Discovering your true priorities
The main objective of a personal mission statement is to define what's important to you. Many people say "this is important" and "that is important," but how do you narrow it down to what's truly important in your life? I like to use the following visualization:
Scenario A
Picture a thick, banded-steel cable about 2 feet in circumference and 100 feet long, stretched out across the floor. You are standing at one end, and I'm on the other. I call out to you, "I'll give you $100 if you can step onto the cable and walk across it like a balance beam over to me without falling off onto the floor." Would you try it? Sure! Most people would. Why? Basically, it involves a fairly low risk with a relatively high payoff for the effort required. It could be fun and a little challenging.
Scenario B
Now we're going to suspend the cable just a "bit." In fact, have you ever been to the Royal Gorge Bridge in Canon City, Colorado? It's the highest suspension bridge in the world, with a cable like ours spanning a chasm, with a little tram that travels across the cable. Except you don't get to ride the tram. You are standing on one end of the chasm, and I'm on the other side of the chasm, with the cable suspended between us.
I yell out, "HEY! (Echo: "hey ... hey ... hey ...") If you can cross the cable like a balance beam without falling off into the river below, I'll give you $100!"
There is no way anyone in his or her right mind would attempt that. The risk is too high for the reward involved. So let's up the ante. Would you cross it for $250,000? No? How about a million dollars? How much would I have to offer you? What if I let you crawl across on your belly? The reward might never be high enough to risk your life.
Scenario C
Let's add a little wind (maybe, oh, a slight 40 MPH breeze) and a tad of rain to make the cable a bit slick. I'm on one side of the chasm, and you're on the other. In my arms, I hold your child hostage. I yell, "If you don't cross the chasm in two minutes, I'm throwing your child in the river."
Would you come now? Of course you would! Despite the incredibly high risk to your own life, that child is so priceless to you that you'd risk your own life to save another.

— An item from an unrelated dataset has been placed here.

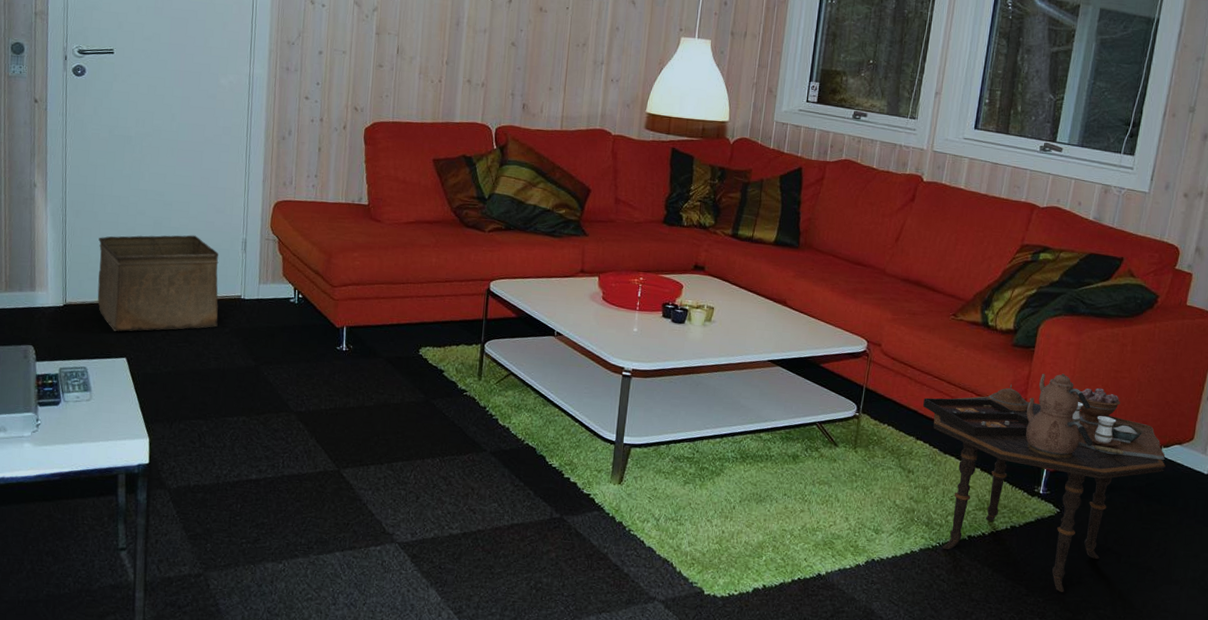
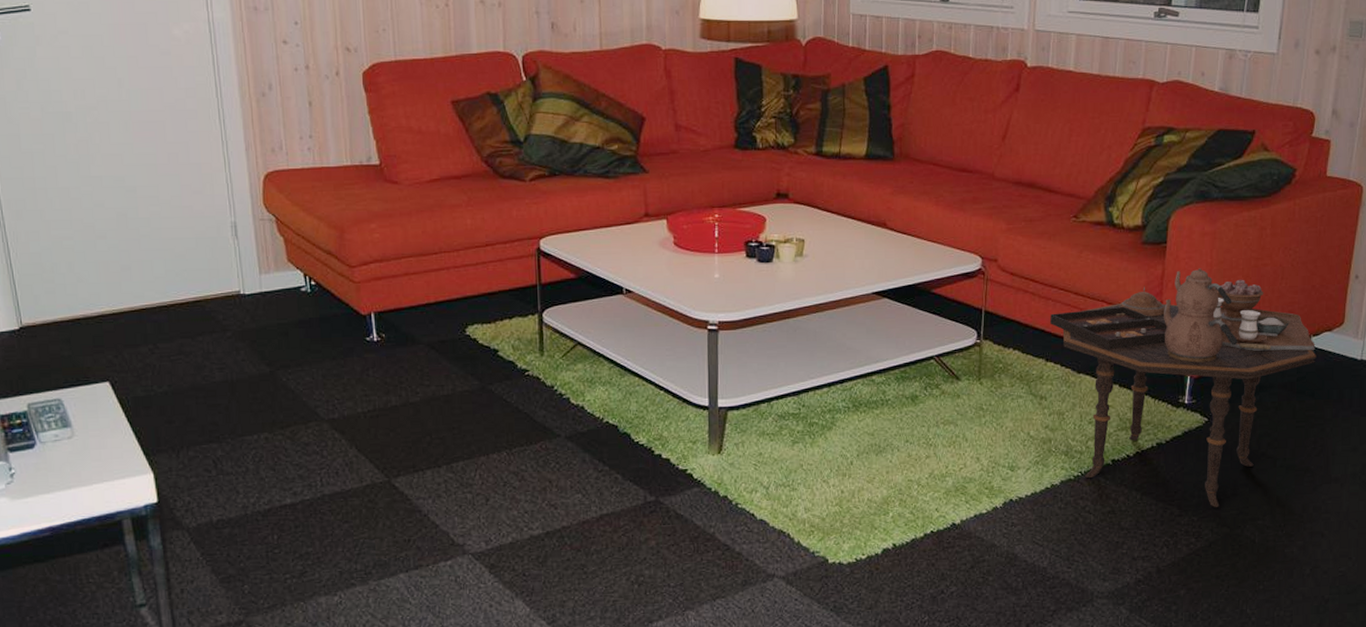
storage bin: present [97,235,219,331] -> none [50,224,217,351]

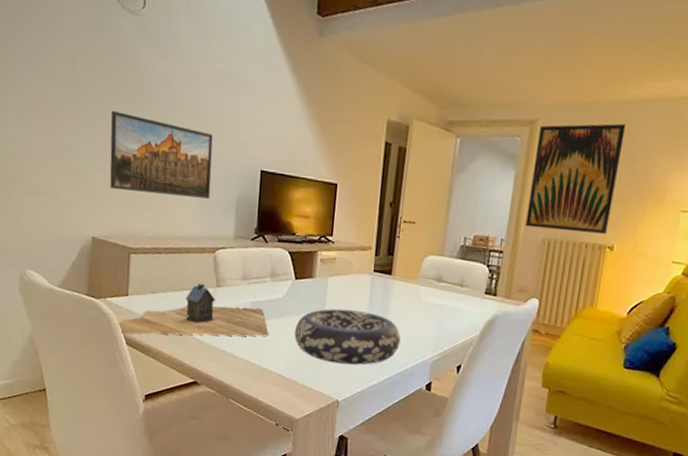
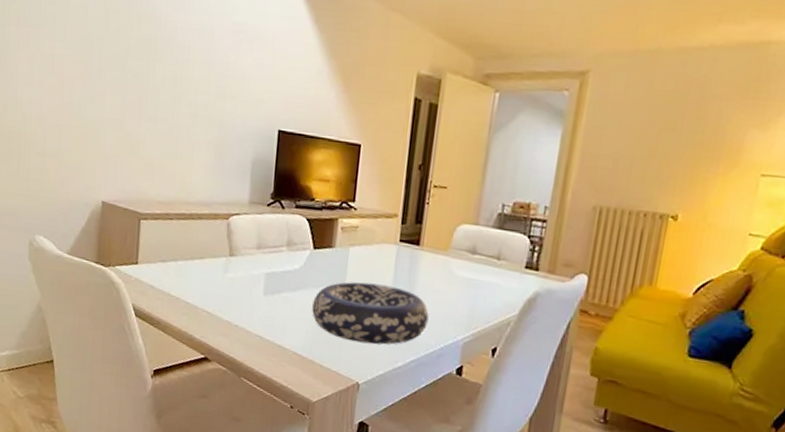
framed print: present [109,110,213,199] -> none [121,67,228,161]
toy house: present [117,283,269,337] -> none [126,251,285,311]
wall art: present [525,123,626,235] -> none [573,73,695,203]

Perhaps if you don't have children, it could be your parents, your significant other or your friend. Clearly, that person is a core value in your life. What other things exist like that in your life? What principles, values or character traits are most important to you, such that if I were to rip it out of your life and throw it into the chasm, you would be willing to cross the bridge to save it? What things are so integral to who you are that you cannot imagine existing without them?